ALBANY, N.Y. — With Tuesday’s election, New York voters have given state forest preserves some important protection.
Voters approved New York’s Ballot Proposal 3, clearing the way for the creation of a land bank that will help local communities in the Adirondack and Catskill parks make needed health and safety improvements while ensuring that the preserves benefit as well.
According to Amanda Lefton, deputy policy director for the Nature Conservancy of New York, under the Forest Preserve Land Bank Amendment, the state will purchase 250 acres of forest, creating a reserve that communities can tap into when accessing park land is the only option.

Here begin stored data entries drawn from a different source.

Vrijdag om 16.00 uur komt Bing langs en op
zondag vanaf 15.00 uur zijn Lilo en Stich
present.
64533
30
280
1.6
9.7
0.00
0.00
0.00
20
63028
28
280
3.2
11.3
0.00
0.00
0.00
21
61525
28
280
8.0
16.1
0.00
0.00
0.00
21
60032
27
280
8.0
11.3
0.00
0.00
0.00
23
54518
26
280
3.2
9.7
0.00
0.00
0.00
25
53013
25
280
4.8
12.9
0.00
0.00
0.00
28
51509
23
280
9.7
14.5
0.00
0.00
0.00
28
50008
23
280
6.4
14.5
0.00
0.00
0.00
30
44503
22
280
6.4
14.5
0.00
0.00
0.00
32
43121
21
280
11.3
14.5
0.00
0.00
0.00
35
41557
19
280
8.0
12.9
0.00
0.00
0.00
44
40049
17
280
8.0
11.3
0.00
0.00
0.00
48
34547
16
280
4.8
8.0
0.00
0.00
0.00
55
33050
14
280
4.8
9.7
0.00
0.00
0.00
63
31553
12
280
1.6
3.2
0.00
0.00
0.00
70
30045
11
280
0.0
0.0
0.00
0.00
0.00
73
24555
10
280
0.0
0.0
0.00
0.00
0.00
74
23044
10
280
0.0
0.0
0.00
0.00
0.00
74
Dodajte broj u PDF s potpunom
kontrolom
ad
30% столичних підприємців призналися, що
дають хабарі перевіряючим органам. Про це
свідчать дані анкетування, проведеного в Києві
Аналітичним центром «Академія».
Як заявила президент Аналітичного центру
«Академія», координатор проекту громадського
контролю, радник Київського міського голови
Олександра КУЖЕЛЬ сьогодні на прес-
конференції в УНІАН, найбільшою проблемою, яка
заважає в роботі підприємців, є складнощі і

“This will apply to things like fixing a hazardous road or, in the event that community needs to access clean water, this will allow them to tap into that 250 acre land bank for these really necessary improvements,” Lefton said.
As an amendment to the state constitution, the proposal had to pass in the state Legislature in two consecutive sessions. Tuesday’s vote was the final step in the amendment process.
Lefton emphasized that projects accessing park land will need to establish that there is no alternative. Then projects will be subject to a thorough environmental review and approval by the state Legislature.
“So there’s a really careful process to ensure that these projects are really necessary,” she said; “but also a process that’s much more efficient than what these communities currently have to go through.”
She added that the 250 acres serves as a cap on the amount of park land that can be accessed for necessary community projects. Ultimately, Lefton said, passage of the proposal benefits the entire state.
“It’s a real victory for our environment because it allows both our forests and our communities to thrive in the Adirondacks and Catskill parks, which are of course two of the largest natural areas in the United States,” she said.
Under the state constitution, more than 2.5 million acres of the Adirondacks, and almost 300,000 acres of the Catskills are protected as “Forever Wild” Forest Preserves.